Exercise objective >>
Rewrite each line of text in the records below as a JSON list of strings, one string per line, across all the records. Leave out blank lines and the pictures.

►

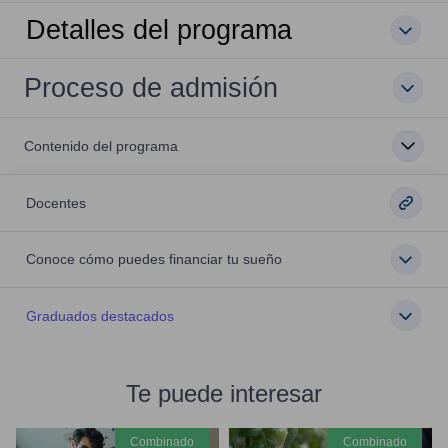
Detalles del programa
Proceso de admisión
Contenido del programa
Docentes
Conoce cómo puedes financiar tu sueño
Graduados destacados
Te puede interesar
combinado
combinado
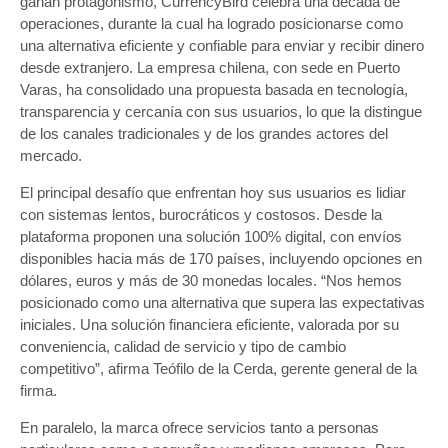
ganan protagonismo, CurrencyBird celebra una década de
operaciones, durante la cual ha logrado posicionarse como
una alternativa eficiente y confiable para enviar y recibir dinero
desde extranjero. La empresa chilena, con sede en Puerto
Varas, ha consolidado una propuesta basada en tecnología,
transparencia y cercanía con sus usuarios, lo que la distingue
de los canales tradicionales y de los grandes actores del
mercado.
El principal desafío que enfrentan hoy sus usuarios es lidiar
con sistemas lentos, burocráticos y costosos. Desde la
plataforma proponen una solución 100% digital, con envíos
disponibles hacia más de 170 países, incluyendo opciones en
dólares, euros y más de 30 monedas locales. “Nos hemos
posicionado como una alternativa que supera las expectativas
iniciales. Una solución financiera eficiente, valorada por su
conveniencia, calidad de servicio y tipo de cambio
competitivo”, afirma Teófilo de la Cerda, gerente general de la
firma.
En paralelo, la marca ofrece servicios tanto a personas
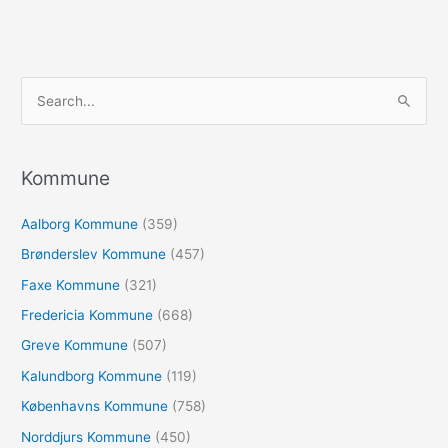
S
ø
g
e
Kommune
f
Aalborg Kommune
(359)
t
e
Brønderslev Kommune
(457)
r
Faxe Kommune
(321)
:
Fredericia Kommune
(668)
Greve Kommune
(507)
Kalundborg Kommune
(119)
Københavns Kommune
(758)
Norddjurs Kommune
(450)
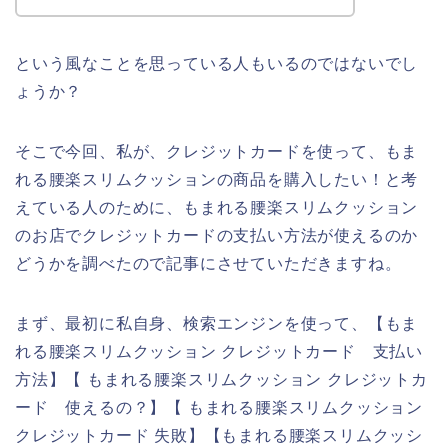
という風なことを思っている人もいるのではないでし
ょうか？
そこで今回、私が、クレジットカードを使って、もま
れる腰楽スリムクッションの商品を購入したい！と考
えている人のために、もまれる腰楽スリムクッション
のお店でクレジットカードの支払い方法が使えるのか
どうかを調べたので記事にさせていただきますね。
まず、最初に私自身、検索エンジンを使って、【もま
れる腰楽スリムクッション クレジットカード 支払い
方法】【 もまれる腰楽スリムクッション クレジットカ
ード 使えるの？】【 もまれる腰楽スリムクッション
クレジットカード 失敗】【もまれる腰楽スリムクッシ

◄

Solution to the exercise >>
[
  "Detalles del programa",
  "Proceso de admisión",
  "Contenido del programa",
  "Docentes",
  "Conoce cómo puedes financiar tu sueño",
  "Graduados destacados",
  "Te puede interesar",
  "combinado",
  "combinado",
  "ganan protagonismo, CurrencyBird celebra una década de",
  "operaciones, durante la cual ha logrado posicionarse como",
  "una alternativa eficiente y confiable para enviar y recibir dinero",
  "desde extranjero. La empresa chilena, con sede en Puerto",
  "Varas, ha consolidado una propuesta basada en tecnología,",
  "transparencia y cercanía con sus usuarios, lo que la distingue",
  "de los canales tradicionales y de los grandes actores del",
  "mercado.",
  "El principal desafío que enfrentan hoy sus usuarios es lidiar",
  "con sistemas lentos, burocráticos y costosos. Desde la",
  "plataforma proponen una solución 100% digital, con envíos",
  "disponibles hacia más de 170 países, incluyendo opciones en",
  "dólares, euros y más de 30 monedas locales. “Nos hemos",
  "posicionado como una alternativa que supera las expectativas",
  "iniciales. Una solución financiera eficiente, valorada por su",
  "conveniencia, calidad de servicio y tipo de cambio",
  "competitivo”, afirma Teófilo de la Cerda, gerente general de la",
  "firma.",
  "En paralelo, la marca ofrece servicios tanto a personas",
  "S",
  "ø",
  "g",
  "e",
  "Kommune",
  "f",
  "Aalborg Kommune",
  "(359)",
  "t",
  "e",
  "Brønderslev Kommune",
  "(457)",
  "r",
  "Faxe Kommune",
  "(321)",
  ":",
  "Fredericia Kommune",
  "(668)",
  "Greve Kommune",
  "(507)",
  "Kalundborg Kommune",
  "(119)",
  "Københavns Kommune",
  "(758)",
  "Norddjurs Kommune",
  "(450)",
  "という風なことを思っている人もいるのではないでし",
  "ょうか？",
  "そこで今回、私が、クレジットカードを使って、もま",
  "れる腰楽スリムクッションの商品を購入したい！と考",
  "えている人のために、もまれる腰楽スリムクッション",
  "のお店でクレジットカードの支払い方法が使えるのか",
  "どうかを調べたので記事にさせていただきますね。",
  "まず、最初に私自身、検索エンジンを使って、【もま",
  "れる腰楽スリムクッション クレジットカード 支払い",
  "方法】【 もまれる腰楽スリムクッション クレジットカ",
  "ード 使えるの？】【 もまれる腰楽スリムクッション",
  "クレジットカード 失敗】【もまれる腰楽スリムクッシ"
]